One of the most devastating things about the Morecambe Bay Scandal - the revelation that the Care Quality Commission (CQC) apparently buried a report raising alarms about the Furness General Hospital Maternity Unit - is that, for anyone who has spent a lot of time looking into how the top echelons of how the NHS elite work, it is diabolically shocking, but not nearly as surprising as it should be.
Indeed, one of my fears is that because the Morecambe Bay revelation is so sickening, so horrific, all focus will be attracted to investigations into just one hospital. It is imperative there is a police investigation into what went on at Morecambe, but mounting evidence also shows that Morecambe Bay and Mid Staffs are likely to be just symptoms of a worrying network of cover-up at the heart of the NHS.
Right from the very beginning of the Mid Staffs scandal, New Labour were at contorted pains to stress that this was a ‘one-off’; not representative of the health service and its target-culture reforms at all. That is why it is so important to squash what was going on at Morecambe – and, I suspect we will find, at other hospitals as well.

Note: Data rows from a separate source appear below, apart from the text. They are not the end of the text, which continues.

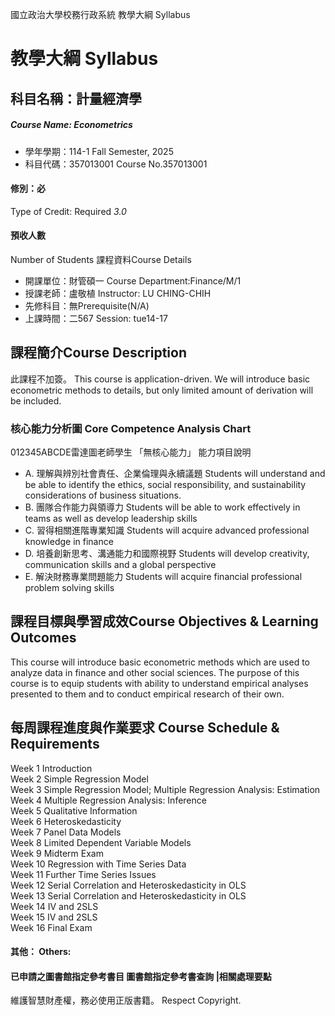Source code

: 國立政治大學校務行政系統 教學大綱 Syllabus
# 教學大綱 Syllabus
##  科目名稱：計量經濟學 
#####  Course Name: Econometrics
  * 學年學期：114-1 Fall Semester, 2025 
  * 科目代碼：357013001 Course No.357013001
#### 修別：必
Type of Credit: Required 
_3.0_
#### 預收人數
Number of Students
課程資料Course Details
  * 開課單位：財管碩一 Course Department:Finance/M/1 
  * 授課老師：盧敬植 Instructor: LU CHING-CHIH 
  * 先修科目：無Prerequisite(N/A)
  * 上課時間：二567 Session: tue14-17
##  課程簡介Course Description
此課程不加簽。
This course is application-driven. We will introduce basic econometric methods to details, but only limited amount of derivation will be included. 
###  核心能力分析圖 Core Competence Analysis Chart
012345ABCDE雷達圖老師學生
「無核心能力」 
能力項目說明
  * A. 理解與辨別社會責任、企業倫理與永續議題 Students will understand and be able to identify the ethics, social responsibility, and sustainability considerations of business situations.
  * B. 團隊合作能力與領導力 Students will be able to work effectively in teams as well as develop leadership skills
  * C. 習得相關進階專業知識 Students will acquire advanced professional knowledge in finance
  * D. 培養創新思考、溝通能力和國際視野 Students will develop creativity, communication skills and a global perspective
  * E. 解決財務專業問題能力 Students will acquire financial professional problem solving skills
##  課程目標與學習成效Course Objectives & Learning Outcomes 
This course will introduce basic econometric methods which are used to analyze data in finance and other social sciences. The purpose of this course is to equip students with ability to understand empirical analyses presented to them and to conduct empirical research of their own.
##  每周課程進度與作業要求 Course Schedule & Requirements
Week 1 Introduction  
Week 2 Simple Regression Model  
Week 3 Simple Regression Model; Multiple Regression Analysis: Estimation  
Week 4 Multiple Regression Analysis: Inference  
Week 5 Qualitative Information   
Week 6 Heteroskedasticity  
Week 7 Panel Data Models  
Week 8 Limited Dependent Variable Models  
Week 9 Midterm Exam  
Week 10 Regression with Time Series Data  
Week 11 Further Time Series Issues  
Week 12 Serial Correlation and Heteroskedasticity in OLS  
Week 13 Serial Correlation and Heteroskedasticity in OLS  
Week 14 IV and 2SLS  
Week 15 IV and 2SLS  
Week 16 Final Exam
####  其他： Others:
####  已申請之圖書館指定參考書目  圖書館指定參考書查詢 |相關處理要點
維護智慧財產權，務必使用正版書籍。 Respect Copyright.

In March 2010, Professor Brian Jarman, who collects and analyses mortality data, wrote to the then Secretary of State, Andy Burnham, warning him that 25 Hospital Trusts had alarmingly high mortality rates. This was just before a general election. Burnham quickly passed to buck to, yes, the CQC, and conveniently, (and unsurprisingly, given what we now know) no more was said about it. In 2008, Labour Ministers and the Department of Health determinedly buried three reports they had commissioned from independent international experts which were highly damning of the NHS ‘culture of fear’. (One of these was by Don Berwick, who is now being hailed as the man to sort out our NHS.) They were only revealed after a Freedom of Information Request in 2010, after a tip-off from a concerned medic.